These comments were developed by the Kentucky Resources Council, Inc., (KRC) on behalf of the Floyds Fork Environmental Association, for consideration by the Oldham County Fiscal Court during deliberations on the proposed ordinance relating to wastewater treatment capacity assurance.
KRC supports adoption of an ordinance that requires consideration of the adequacy of wastewater treatment capacity in approval of rezoning and subdivision development, and believes that the Fiscal Court, Oldham County Planning Commission and Sewer Ordinance Committee are acting prudently in adopting an ordinance to make wastewater treatment capacity availability a pivotal consideration. The historic failure of communities to link essential infrastructure development with land use changes and subdivision development has resulted in unnecessary economic and ecological costs that could be avoided through the approach proposed in this ordinance.
While KRC supports strongly the adoption of this ordinance, there are several changes that we would recommend be made prior to approval of the ordinance, in order that the ordinance might better serve the goal of linking capacity development to land development. Specific comments follow, referenced by Part and Section:
Part One Section 1
A. Remove the phrase “that, to the maximum extent practical,” since it weakens the requirement that capacity be available for the development, and provides no standard for judging “practicality,” potentially opening a decision approving or denying a rezoning to challenge.
B. Remove “can reasonably be expected” and substitute “it is demonstrated” since the intent here is to require a showing that capacity will be available to meet the demand. “Reasonably be expected” is an unnecessarily vague standard.
Part One Section 2
A. Revise the first sentence to read:
“As part of the consideration of any request to rezone property, the adequacy of available wastewater treatment facilities and capacity to support the zoning change and proposed development shall be considered.”
This language clarifies the goal of the review.
B. Change “may be considered” in the second sentence to “shall be considered,” since the purpose of the ordinance is severely compromised if a rezoning could be approved notwithstanding the lack of available wastewater treatment capacity.
Part One Section 3
In the third paragraph, some allowance should be made for developments proposed to be constructed using innovative measures to lower wastewater treatment demand, by including after “applicable sanitary sewer service provider” the phrase “or the applicant for rezoning”.
Part One Section 4
In the first sentence, replace “shall be” with “is”.
Part One Section 5
The mitigation section provides an opportunity for developer to avoid a denial of rezoning in cases where the already-approved, proposed and existing average flows would exceed the available treatment capacity.

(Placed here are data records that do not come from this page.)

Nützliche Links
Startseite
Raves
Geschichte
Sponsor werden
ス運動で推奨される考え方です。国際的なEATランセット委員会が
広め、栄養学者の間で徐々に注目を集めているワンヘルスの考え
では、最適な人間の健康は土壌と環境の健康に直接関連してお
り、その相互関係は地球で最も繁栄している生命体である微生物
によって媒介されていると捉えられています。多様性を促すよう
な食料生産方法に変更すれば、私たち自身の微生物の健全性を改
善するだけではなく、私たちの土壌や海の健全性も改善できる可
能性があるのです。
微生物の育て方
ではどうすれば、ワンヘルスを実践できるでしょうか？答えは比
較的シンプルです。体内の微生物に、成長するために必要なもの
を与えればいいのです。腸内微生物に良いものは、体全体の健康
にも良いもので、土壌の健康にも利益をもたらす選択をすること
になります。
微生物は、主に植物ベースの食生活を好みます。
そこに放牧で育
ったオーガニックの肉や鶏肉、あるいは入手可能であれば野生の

In order to satisfy the mitigation requirements, the applicant must demonstrate that plans (preliminarily approved by the state DOW) and funding are in place for a new or improved facility which will be completed within two years after the rezoning approval, and that the new capacity will be sufficient to serve the proposed development.
KRC is very concerned with the effect of this section for several reasons.
First, allowing approval of a rezoning where the capacity to properly treat average wastewater flows is lacking undercuts the laudable goal of the ordinance by allowing wastewater discharges which the community knows will at full build-out cause exceedances of the capacity of the system under average flow conditions for up to two years.
Second, the responsibility of the developer is limited to making a demonstration at the time of rezoning that there is proposed capacity under development. Delays in final approval, shortfalls in funding, or other impediments could lengthen the gap between the rezoning approval and creation of appropriate capacity, and there is no mechanism to assure concurrency of the demand and creation of capacity to serve the demand.
In order to prevent this structural gap of up to two years between development approvals and creation of appropriate capacity, the mitigation section should be revised to allow rezoning approval but to restrict and phase, if necessary, approval of occupancy until the capacity becomes available.
Thank you for the opportunity to submit these comments.